> **Try it**: Exactly the line with "wrist: (505, 275)" and the lines that follow it, through the closing line of the entries, should be restated, with nothing left out or added.
++++ Records provided
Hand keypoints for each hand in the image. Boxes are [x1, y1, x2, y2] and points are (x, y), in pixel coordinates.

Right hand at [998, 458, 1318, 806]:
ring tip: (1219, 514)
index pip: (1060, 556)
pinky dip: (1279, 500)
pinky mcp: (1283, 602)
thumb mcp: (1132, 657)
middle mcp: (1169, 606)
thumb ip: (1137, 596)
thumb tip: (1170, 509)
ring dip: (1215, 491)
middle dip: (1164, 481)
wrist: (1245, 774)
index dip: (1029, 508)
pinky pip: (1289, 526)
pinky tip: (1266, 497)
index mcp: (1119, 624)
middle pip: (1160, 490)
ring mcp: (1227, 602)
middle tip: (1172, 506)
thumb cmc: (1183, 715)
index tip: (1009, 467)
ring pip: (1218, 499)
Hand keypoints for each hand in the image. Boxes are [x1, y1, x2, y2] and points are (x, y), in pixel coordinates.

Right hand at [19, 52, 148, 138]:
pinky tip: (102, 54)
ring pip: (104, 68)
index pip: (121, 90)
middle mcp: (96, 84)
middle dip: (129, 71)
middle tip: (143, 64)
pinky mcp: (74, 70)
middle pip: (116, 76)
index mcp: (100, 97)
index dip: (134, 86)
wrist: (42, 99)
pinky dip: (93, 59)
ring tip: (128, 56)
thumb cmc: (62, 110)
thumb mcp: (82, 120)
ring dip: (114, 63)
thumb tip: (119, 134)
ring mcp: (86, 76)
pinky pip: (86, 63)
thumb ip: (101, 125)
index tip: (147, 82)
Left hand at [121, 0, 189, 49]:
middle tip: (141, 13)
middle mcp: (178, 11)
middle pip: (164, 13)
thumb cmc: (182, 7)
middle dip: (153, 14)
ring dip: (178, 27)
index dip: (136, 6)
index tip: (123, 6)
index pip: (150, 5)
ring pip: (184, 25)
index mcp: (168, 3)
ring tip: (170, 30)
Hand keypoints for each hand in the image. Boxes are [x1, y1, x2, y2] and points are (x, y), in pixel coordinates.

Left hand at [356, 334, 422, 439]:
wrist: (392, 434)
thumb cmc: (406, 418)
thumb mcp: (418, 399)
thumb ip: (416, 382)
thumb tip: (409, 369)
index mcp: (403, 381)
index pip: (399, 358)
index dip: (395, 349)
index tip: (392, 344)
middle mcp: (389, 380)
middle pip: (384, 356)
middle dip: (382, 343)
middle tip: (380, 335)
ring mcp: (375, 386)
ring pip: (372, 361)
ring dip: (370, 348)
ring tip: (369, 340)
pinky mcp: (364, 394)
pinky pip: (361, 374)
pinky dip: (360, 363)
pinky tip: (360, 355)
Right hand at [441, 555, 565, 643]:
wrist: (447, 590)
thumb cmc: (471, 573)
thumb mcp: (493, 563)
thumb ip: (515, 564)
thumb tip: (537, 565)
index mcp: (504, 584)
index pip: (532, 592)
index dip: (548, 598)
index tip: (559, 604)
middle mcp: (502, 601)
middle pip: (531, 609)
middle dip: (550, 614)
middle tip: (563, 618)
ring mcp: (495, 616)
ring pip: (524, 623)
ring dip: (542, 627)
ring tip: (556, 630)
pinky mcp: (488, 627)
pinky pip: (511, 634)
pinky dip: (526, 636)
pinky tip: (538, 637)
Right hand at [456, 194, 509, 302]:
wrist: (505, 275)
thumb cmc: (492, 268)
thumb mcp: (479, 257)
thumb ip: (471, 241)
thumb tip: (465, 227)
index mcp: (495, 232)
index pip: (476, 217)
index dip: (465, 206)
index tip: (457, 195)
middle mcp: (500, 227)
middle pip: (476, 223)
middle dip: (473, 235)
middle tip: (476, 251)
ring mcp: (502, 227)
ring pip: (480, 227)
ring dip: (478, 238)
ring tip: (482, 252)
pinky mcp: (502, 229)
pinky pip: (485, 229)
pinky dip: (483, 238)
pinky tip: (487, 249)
++++++++
> **Answer space**:
wrist: (505, 275)
thumb cmc: (492, 268)
thumb mcp: (479, 257)
thumb ip: (471, 241)
thumb tip: (465, 227)
index mcp: (495, 232)
index pip: (476, 217)
index dip: (465, 206)
index tip: (457, 195)
middle mcp: (500, 227)
middle pip: (476, 223)
middle dip: (473, 235)
middle tip: (476, 251)
ring mcp: (502, 227)
ring pip: (480, 227)
ring dip: (478, 238)
ring tip: (482, 252)
pinky mcp: (502, 229)
pinky pip: (485, 229)
pinky dip: (483, 238)
pinky tip: (487, 249)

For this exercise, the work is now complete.